# Work required
Beginning at the line containing "ки удаляют пользователей, длительное" in the material below and ending at the line containing "скоро вы снова", return each line exactly and add nothing.

# Supplied material
-.-.-
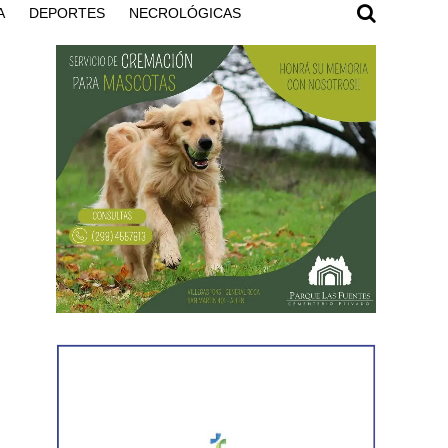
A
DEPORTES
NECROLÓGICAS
-.-.-
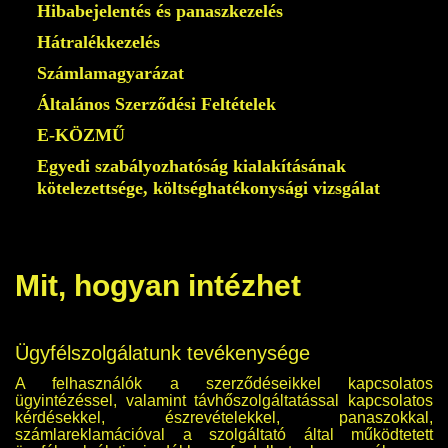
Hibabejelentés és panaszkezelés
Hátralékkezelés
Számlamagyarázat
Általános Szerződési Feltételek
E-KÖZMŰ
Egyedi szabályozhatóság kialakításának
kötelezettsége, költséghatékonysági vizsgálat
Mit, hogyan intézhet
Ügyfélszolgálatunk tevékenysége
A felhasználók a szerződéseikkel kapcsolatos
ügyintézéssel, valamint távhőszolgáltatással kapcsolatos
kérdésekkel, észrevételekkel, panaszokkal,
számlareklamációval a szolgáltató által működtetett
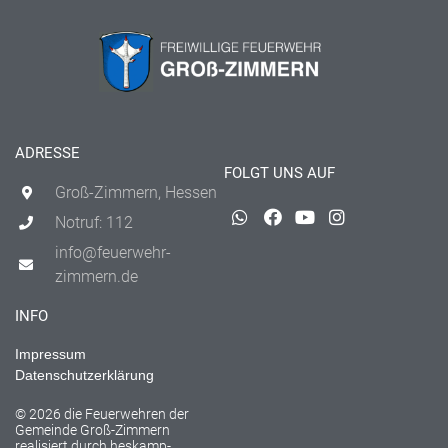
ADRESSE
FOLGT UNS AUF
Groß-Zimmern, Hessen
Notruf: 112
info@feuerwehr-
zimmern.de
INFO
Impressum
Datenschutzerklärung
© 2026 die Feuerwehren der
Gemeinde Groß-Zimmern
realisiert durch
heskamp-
-.-.-
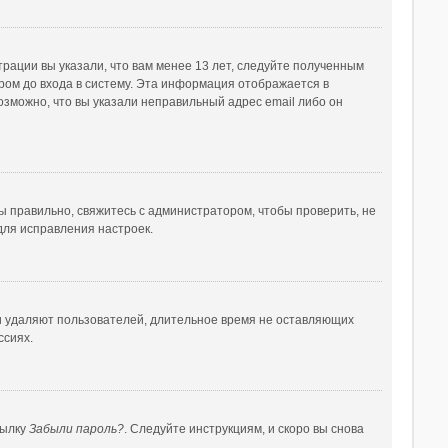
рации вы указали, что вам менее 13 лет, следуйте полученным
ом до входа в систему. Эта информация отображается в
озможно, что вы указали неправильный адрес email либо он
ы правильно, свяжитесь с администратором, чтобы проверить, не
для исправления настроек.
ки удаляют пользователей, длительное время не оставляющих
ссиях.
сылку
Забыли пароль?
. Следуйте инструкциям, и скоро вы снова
-.-.-
# Result of the task
ки удаляют пользователей, длительное время не оставляющих
ссиях.
сылку
Забыли пароль?
. Следуйте инструкциям, и скоро вы снова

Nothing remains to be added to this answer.